Start of Task material

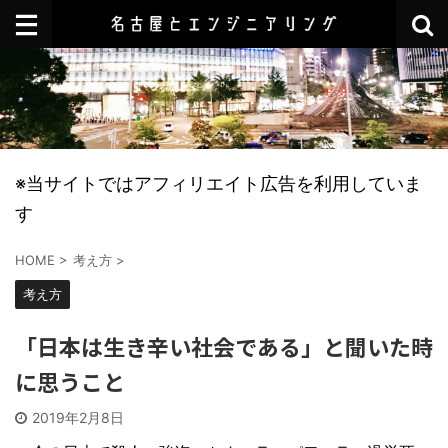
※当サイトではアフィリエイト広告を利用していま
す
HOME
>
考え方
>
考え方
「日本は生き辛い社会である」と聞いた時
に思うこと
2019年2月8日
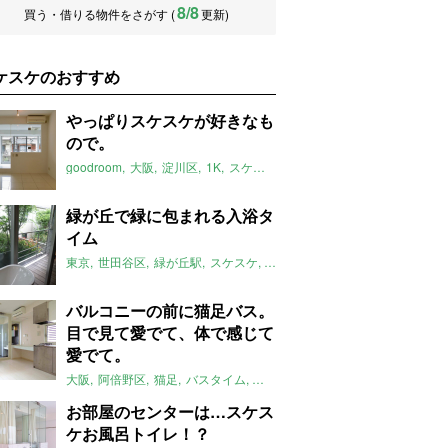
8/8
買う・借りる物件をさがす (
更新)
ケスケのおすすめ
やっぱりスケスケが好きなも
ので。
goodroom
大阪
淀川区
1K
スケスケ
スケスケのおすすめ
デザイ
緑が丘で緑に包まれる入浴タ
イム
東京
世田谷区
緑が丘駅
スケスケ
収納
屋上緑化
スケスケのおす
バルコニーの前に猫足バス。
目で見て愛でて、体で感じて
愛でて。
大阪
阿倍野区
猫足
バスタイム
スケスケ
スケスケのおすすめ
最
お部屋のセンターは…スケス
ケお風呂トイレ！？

End of Task material

» **What the task requires**: An exact reproduction of the data is needed, with no pictures included.

» **Result for this exercise**:
※当サイトではアフィリエイト広告を利用していま
す
HOME
>
考え方
>
考え方
「日本は生き辛い社会である」と聞いた時
に思うこと
2019年2月8日
8/8
買う・借りる物件をさがす (
更新)
ケスケのおすすめ
やっぱりスケスケが好きなも
ので。
goodroom
大阪
淀川区
1K
スケスケ
スケスケのおすすめ
デザイ
緑が丘で緑に包まれる入浴タ
イム
東京
世田谷区
緑が丘駅
スケスケ
収納
屋上緑化
スケスケのおす
バルコニーの前に猫足バス。
目で見て愛でて、体で感じて
愛でて。
大阪
阿倍野区
猫足
バスタイム
スケスケ
スケスケのおすすめ
最
お部屋のセンターは…スケス
ケお風呂トイレ！？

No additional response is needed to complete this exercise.